Maroko’s evictees said they expressed fears then that under such arrangement, the royal father might not let the land get to the real owners because of the powerful Nigerians who were backing him. Larger percent of that same land is owned by Oba Oniru. He acquired the land through his company known then as City Properties Development.
Disobeyed court orders
Investigation shows that the Lagos state High Court had also admitted in 1991 that the demolition of Maroko was done in error. There was an injunction by the Lagos Appeal Court that the Lagos state government should leave the vacated Maroko land untouched till the matter is finally determined but the judgment was not obeyed by both the Lagos State Government and the other gladiators in the Maroko tussle.

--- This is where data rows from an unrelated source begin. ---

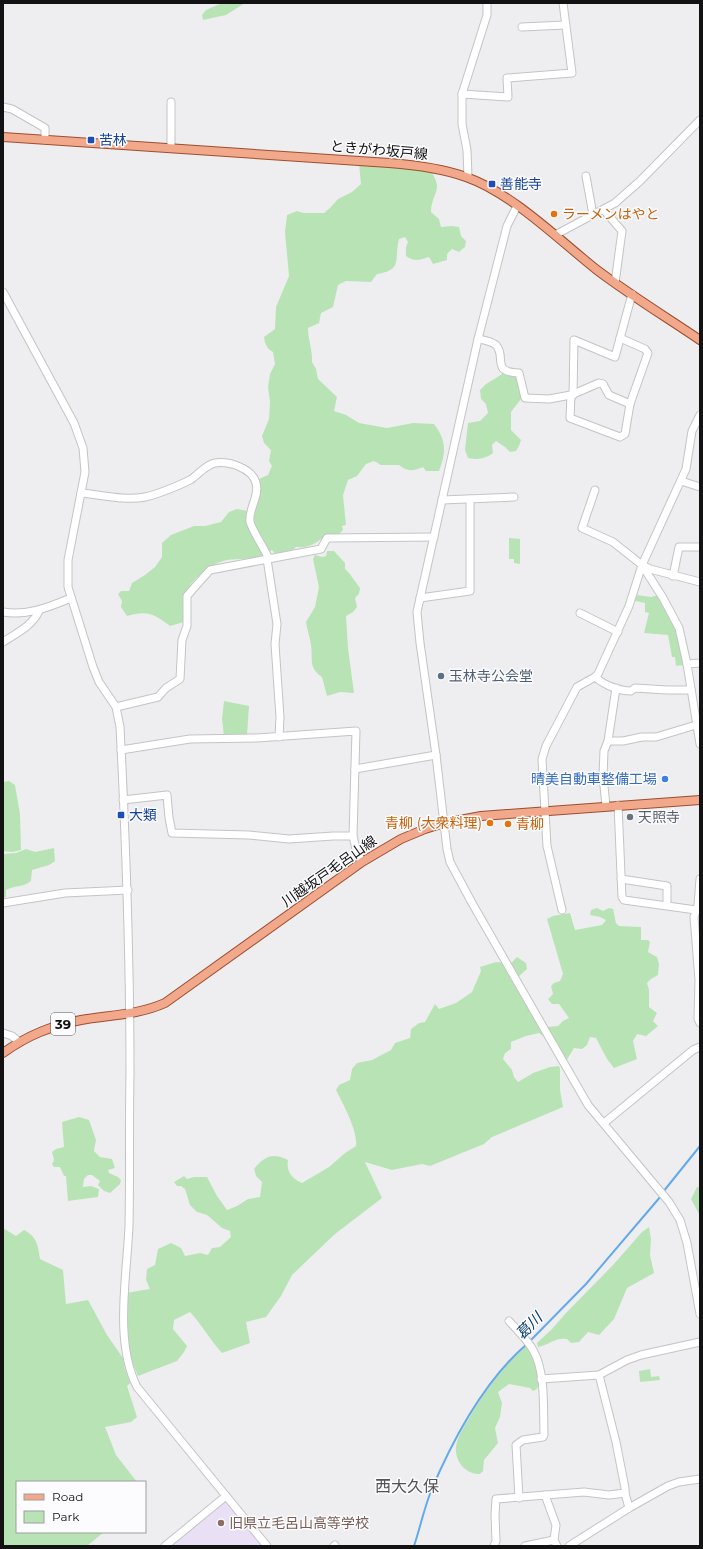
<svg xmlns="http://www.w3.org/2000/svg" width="703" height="1549" viewBox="0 0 703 1549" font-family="Montserrat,'Noto Sans JP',sans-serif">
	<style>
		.education { fill: #e9e0f5 }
		.green { fill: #b8e4b5 }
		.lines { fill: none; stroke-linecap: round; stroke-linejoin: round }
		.stream { stroke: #63aaec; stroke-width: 2 }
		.minor-casing { stroke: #c4c4c7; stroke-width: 9 }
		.major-casing { stroke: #9c4e2f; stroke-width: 10 }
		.minor { stroke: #fff; stroke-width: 7 }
		.major { stroke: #f1a88b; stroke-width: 8 }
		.transit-dot { fill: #1a4fb4; stroke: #fcfcfe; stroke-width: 1.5 }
		.food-dot { fill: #e8710a; stroke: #fcfcfe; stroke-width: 1.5 }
		.service-dot { fill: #5c6f8a; stroke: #fcfcfe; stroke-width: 1.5 }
		.shop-dot { fill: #3f7fe0; stroke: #fcfcfe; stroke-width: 1.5 }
		.worship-dot { fill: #6b7280; stroke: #fcfcfe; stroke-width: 1.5 }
		.education-dot { fill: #8d6e63; stroke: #fcfcfe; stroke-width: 1.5 }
		.labels { text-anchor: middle; stroke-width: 3; stroke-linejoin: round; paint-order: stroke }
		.shield { fill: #fcfcfe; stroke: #58585a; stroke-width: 1 }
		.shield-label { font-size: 13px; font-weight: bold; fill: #121213 }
		.transit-label { font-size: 14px; fill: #164399; stroke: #fcfcfe; text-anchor: start }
		.street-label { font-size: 14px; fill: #121213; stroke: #fcfcfe }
		.food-label { font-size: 14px; fill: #c56008; stroke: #fcfcfe; text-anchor: start }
		.service-label { font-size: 14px; fill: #4e5e75; stroke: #fcfcfe; text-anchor: start }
		.shop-label { font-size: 14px; fill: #366cbe; stroke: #fcfcfe; text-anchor: end }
		.worship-label { font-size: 14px; fill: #5b616d; stroke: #fcfcfe; text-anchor: start }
		.education-label { font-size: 14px; fill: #785e54; stroke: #fcfcfe; text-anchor: start }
		.water-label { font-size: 15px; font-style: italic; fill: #093f6a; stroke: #fcfcfe }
		.quarter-label { font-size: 16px; fill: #545456; stroke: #fcfcfe }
	</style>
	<rect width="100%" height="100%" fill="#eeeef1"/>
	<!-- education -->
	<polygon class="education" points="226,1500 263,1546 170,1546"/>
	<!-- green -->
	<g class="green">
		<polygon points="222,3 245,3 226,15 203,20 202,15 206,10"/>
		<path d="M359 164 431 170C433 175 437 181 437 186 437 194 431 200 431 212L439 219 441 227 452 226 459 227 461 236 466 241 465 247 459 252 452 249 447 254V260L433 264 429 257C420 260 414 262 406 256V247L408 242 405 237 399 239C394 260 403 270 377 274L371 282 346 281 338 285 333 307 321 313 319 323 308 328C308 340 313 351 312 362L316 369 318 379 337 397 334 411 346 415 359 423 387 428 413 423 434 424C447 441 446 453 439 471H426L423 467C414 471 407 472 399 465H381L374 461 366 464 357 476 348 480 343 495 346 525 342 526 343 530C338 536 333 537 325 536 315 544 309 548 296 547 291 553 284 553 276 555L272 550C258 561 244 558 227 560 211 563 185 583 183 601 182 607 184 616 184 622L170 626C154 614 147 610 127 616L121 607 122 601 118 594 121 591H129L132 583 145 575 155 567 162 557V543L171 535 194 526H205L221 522 229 512 237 509 248 511 249 505 257 499 259 479 268 475 272 466 269 461 271 450 264 443 262 436 269 419 270 402 268 387 270 374 275 364 273 352C267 349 265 344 264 337L275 329 276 307 289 276 285 232 287 215 297 211 303 213H324L330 208 338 199 352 192 361 184Z"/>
		<path d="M504 373 518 375 521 386V399L511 412V430L521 440 519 446 516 451 510 452 505 447 496 441 492 445 493 453C485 459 478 460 468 458L465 450 468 423 480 421 488 413 486 404 481 399 480 390 486 384Z"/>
		<polygon points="509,538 520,539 520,564 514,563 514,559 509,559"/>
		<path d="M327 551H334L345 563V569L349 573 360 588 359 594 355 598 357 607 353 612 346 616 348 648 354 693 340 692 327 696 322 677C308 668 313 658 311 645 310 637 307 630 306 622L315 607 319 587 313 559 315 555 322 557 326 556Z"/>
		<polygon points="637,595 651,597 658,595 675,626 684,665 676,666 675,657 672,657 668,635 644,633 649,613 645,612 645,603 635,601"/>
		<polygon points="224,701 249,706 247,735 224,736 222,719"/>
		<polygon points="9,781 15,785 20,814 21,850 12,852 3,851 3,782"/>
		<path d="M54 848 55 861 49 865 32 870 31 881C22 888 15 885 6 890V897L3 898V854L16 853 26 849 35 852Z"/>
		<path d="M597 908 603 911 609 908 613 909 616 923 619 926 641 927V940H648L650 942 648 952 657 957 659 964 658 975 651 979 647 983 649 990V1007L657 1013 653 1021 658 1026 646 1036 637 1034 633 1041 637 1059 614 1068 607 1059 596 1038 590 1037 587 1045 582 1049 574 1048 566 1061 560 1060C552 1051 550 1039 539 1033L526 1036 511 1042V1049L505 1053 503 1059 512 1070 514 1077 518 1082 533 1073 550 1067 559 1066 560 1069V1090L563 1107 492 1137 484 1144 430 1166 422 1164 392 1170 365 1162 382 1198 335 1234 292 1275 281 1296 266 1317 246 1322 250 1343 222 1353C210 1340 202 1325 190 1312L174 1320 173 1329 187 1346 184 1352 177 1361 138 1376 128 1352 126 1293 150 1289 146 1280 147 1269 155 1265 158 1249 171 1243 181 1248 185 1256 200 1253 208 1255 212 1248 220 1247 231 1237 230 1231 222 1228 207 1215 197 1212 190 1205 185 1189 181 1186H177L174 1182 184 1176 187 1179 194 1177H207L217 1196 227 1210 237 1206 248 1199 260 1197 262 1182 256 1176 254 1169C264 1156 273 1152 288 1160 286 1171 292 1179 302 1183L329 1167 345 1153 356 1146C358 1131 343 1104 336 1090L339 1085 350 1080 352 1069 357 1063 372 1060 391 1050 395 1043 410 1038 411 1029 419 1023 425 1022 435 1004 439 1009 456 1003 472 992 481 971 480 967 496 962 511 963 517 957 526 963 527 969 518 977 515 986 534 1017 547 1027 558 1026 563 1021 569 1018 559 1004H552L548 999 553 994 551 986 554 983 560 981 563 974 547 919 553 916 570 913 575 930 602 925 606 920 600 917 590 915 591 910Z"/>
		<polygon points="79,1117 89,1120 96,1140 94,1151 100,1157 112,1159 115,1168 108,1170 109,1173 118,1177 121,1180 120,1184 110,1193 104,1191 98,1185 100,1181 92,1175 88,1175 84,1179 83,1187 91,1186 99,1189 98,1197 68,1201 66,1176 64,1176 60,1167 54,1167 52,1164 54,1160 52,1152 56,1149 64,1147 62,1122"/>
		<polygon points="697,1187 700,1187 700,1216 691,1199"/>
		<path d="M649 1227 651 1239 650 1255 654 1273 627 1288 614 1319 599 1335 588 1332 579 1342 571 1343 567 1339C555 1337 549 1345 538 1347L537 1343 552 1329 566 1313 613 1265 642 1232Z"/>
		<path d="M3 1228 16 1236 24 1230C37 1237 38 1245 40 1259L63 1270 66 1304 88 1300 107 1335 123 1358 125 1369 130 1383 127 1386 137 1417 131 1422 105 1427 116 1455 137 1482H17V1532H104L87 1546H3Z"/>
		<path d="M525 1347H528L535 1360 538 1377 540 1381 537 1389 533 1391 530 1388 509 1384 498 1392 502 1403 500 1417 495 1428 498 1443 484 1460 483 1471 480 1474C473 1474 469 1472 464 1468 457 1462 454 1451 457 1442 459 1434 464 1427 468 1420 483 1394 502 1367 525 1347Z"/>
		<polygon points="650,1369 651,1377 659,1376 660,1380 640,1382 639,1371"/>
	</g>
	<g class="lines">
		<!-- stream -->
		<g class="stream">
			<polyline points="663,1192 700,1146"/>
			<polyline points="530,1341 586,1284 661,1196"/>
			<path d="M414 1546C420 1528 424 1509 431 1491 453 1439 484 1381 527 1344"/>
		</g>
		<!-- minor casing -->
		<g class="minor-casing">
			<g id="minor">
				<polyline points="522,27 565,25"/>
				<polyline points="462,94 508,97 507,78 572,73 563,3"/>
				<polyline points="171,102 171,148"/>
				<polyline points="3,107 12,109 45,128 45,140"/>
				<polyline points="586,176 593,215"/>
				<polyline points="468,177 467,150 462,124 462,94 487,15 487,3"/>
				<polyline points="517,206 507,226 478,339 417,612 420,643 436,755 447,849 450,862 472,903 588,1105 669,1202 680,1220 687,1243 700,1314"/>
				<polyline points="604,210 622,231 615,283"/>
				<polyline points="555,235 615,203 640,181 700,120"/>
				<path d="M3 292 74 423 83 448 85 472 68 560V587L93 667 99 682 116 707 120 727C126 843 130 958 130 1073 129 1124 130 1175 129 1226 127 1275 114 1342 137 1387L267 1546"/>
				<path d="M478 339C484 340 491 341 496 345 507 357 490 372 519 373L525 398 549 399 571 395 599 383 603 384 609 395 630 404"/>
				<polyline points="571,395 570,418 620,437 625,434 630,404 648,353 645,349 620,338"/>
				<polyline points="573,395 574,340 615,357 632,294"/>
				<polyline points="681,481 700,487"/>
				<polyline points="595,490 582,528 613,542 642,565 650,569 700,582"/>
				<path d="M81 493C102 495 124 501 145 497 156 495 180 485 190 480 198 475 205 465 215 463 229 461 252 468 256 483 260 496 248 509 250 522 252 530 264 548 268 557L267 559 277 624 275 644 280 717 279 737"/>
				<polyline points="442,500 514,497"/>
				<polyline points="642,565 663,598 679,628 687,664 700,744"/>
				<polyline points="673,576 679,547 700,547"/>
				<polyline points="420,598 470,591 470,499"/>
				<path d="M3 612C28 616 49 607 71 598"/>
				<polyline points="580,613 618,632"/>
				<path d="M3 642C17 633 32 626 39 611"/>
				<polyline points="687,664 700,663"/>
				<path d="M595 677C604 685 619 691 631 691L635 688 667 690H691"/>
				<polyline points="116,707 158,697 166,688 180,679 182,640 187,626 187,596 193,589 210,570 321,549 327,538 434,537"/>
				<polyline points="608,741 623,741 642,737 656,737 696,725"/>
				<polyline points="121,750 190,739 257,738 356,731 353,836 356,849 362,862"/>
				<polyline points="355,769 436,755"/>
				<polyline points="123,800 167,795 169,818 172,833 249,835 289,839 333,836 353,836"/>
				<polyline points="618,805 622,897 624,900 696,910"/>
				<polyline points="606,806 603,776 604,751 608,741 616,688"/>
				<polyline points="621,879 667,886 667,905"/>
				<polyline points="700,879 698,905 694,917 699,980 698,1019 700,1023"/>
				<polyline points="3,903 65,893 128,890"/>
				<polyline points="562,910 547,846 542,759 546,746 577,687 595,677 598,674 629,606 642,565 686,469 692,431 700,415"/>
				<polyline points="3,1033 12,1036 19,1042"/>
				<polyline points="604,1123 693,1050 700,1047"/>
				<path d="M509 1321C517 1330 527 1339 533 1350 546 1372 543 1410 544 1435L543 1437 523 1440 516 1445 519 1498"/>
				<polyline points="599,1375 616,1442 625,1488 625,1493 629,1508"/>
				<polyline points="541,1379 599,1375 627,1360 641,1355 700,1342"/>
				<polyline points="545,1495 556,1525 554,1540 557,1546"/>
				<polyline points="165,1546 226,1496"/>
				<polyline points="334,1546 335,1545"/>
				<polyline points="494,1546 496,1541 495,1515 496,1499 584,1492 609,1495 625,1493"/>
				<polyline points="525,1546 554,1540"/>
				<polyline points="569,1546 629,1508 668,1486 679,1482 700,1479"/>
			</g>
		</g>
		<!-- major casing -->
		<g class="major-casing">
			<g id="major">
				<path d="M3 137 389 163C416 165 441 168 466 177 512 193 559 240 597 270 630 295 666 317 700 340"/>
				<path d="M3 1053C28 1035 51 1026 81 1020 110 1015 138 1015 165 1003L362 862 401 839 425 829 444 823 481 816 700 800"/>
			</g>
		</g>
		<!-- minor -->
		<use href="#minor" class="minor"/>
		<!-- major -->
		<use href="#major" class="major"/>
	</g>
	<!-- markers -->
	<g class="transit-dot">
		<rect x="87" y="136" width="8" height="8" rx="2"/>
		<rect x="488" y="180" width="8" height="8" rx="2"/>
		<rect x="117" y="811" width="8" height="8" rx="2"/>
	</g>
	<g class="food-dot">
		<circle cx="554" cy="214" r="4"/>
		<circle cx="490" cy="823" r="4"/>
		<circle cx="508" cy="824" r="4"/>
	</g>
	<circle class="service-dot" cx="441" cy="676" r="4"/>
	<circle class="shop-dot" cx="665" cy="779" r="4"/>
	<circle class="worship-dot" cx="630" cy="817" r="4"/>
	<circle class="education-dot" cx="221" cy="1523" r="4"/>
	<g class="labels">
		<!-- shield labels -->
		<rect class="shield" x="51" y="1013" width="24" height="22" rx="3"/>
		<g class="shield-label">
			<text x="63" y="1029">39</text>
		</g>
		<!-- transit labels -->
		<g class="transit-label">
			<text x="99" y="145">苦林</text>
			<text x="500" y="189">善能寺</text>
			<text x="129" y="820">大類</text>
		</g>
		<!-- street labels -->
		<g class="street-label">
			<text transform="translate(379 150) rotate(5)" y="5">ときがわ坂戸線</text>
			<text transform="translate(329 871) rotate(-35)" y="5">川越坂戸毛呂山線</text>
		</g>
		<!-- food labels -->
		<g class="food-label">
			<text x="562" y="219">ラーメンはやと</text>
			<text x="482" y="828" text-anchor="end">青柳 (大衆料理)</text>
			<text x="516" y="829">青柳</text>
		</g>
		<!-- service labels -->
		<g class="service-label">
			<text x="449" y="681">玉林寺公会堂</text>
		</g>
		<!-- shop labels -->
		<g class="shop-label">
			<text x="657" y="784">晴美自動車整備工場</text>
		</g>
		<!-- worship labels -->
		<g class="worship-label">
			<text x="638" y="822">天照寺</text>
		</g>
		<!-- education labels -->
		<g class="education-label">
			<text x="229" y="1528">旧県立毛呂山高等学校</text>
		</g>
		<!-- water labels -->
		<g class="water-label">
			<text transform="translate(529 1326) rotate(-45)" y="5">葛川</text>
		</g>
		<!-- quarter labels -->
		<g class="quarter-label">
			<text x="407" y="1492">西大久保</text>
		</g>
	</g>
	<!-- border -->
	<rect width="703" height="1549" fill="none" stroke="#121213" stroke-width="8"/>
	<!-- legend -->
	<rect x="16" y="1481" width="130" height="52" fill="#fcfcfe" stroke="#9e9ea0"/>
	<rect x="24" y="1494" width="20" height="6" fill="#f1a88b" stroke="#9e9ea0"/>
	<text x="52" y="1501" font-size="12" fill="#121213">Road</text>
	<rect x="24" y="1511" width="20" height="12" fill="#b8e4b5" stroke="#9e9ea0"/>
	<text x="52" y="1521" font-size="12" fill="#121213">Park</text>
</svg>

Also, at the Supreme Court, Abuja, in the year 2002, the then Lagos state Commissioner for Justice, Professor Yemi Osinbajo, now Vice President of Nigeria, admitted that though, Lagos State Government acquired Maroko town in 1972, it again relinquished the acquisition in 1977, thereby confirming that Maroko was not under government acquisition when it was demolished in 1990.
The Lagos state government subsequently accepted responsibility through Yemi Osinbajo and promised the evictees 1,000 housing units every year, till the whole former house-owners of Maroko are fully resettled. This promise was also yet to be implemented as at the time of this research.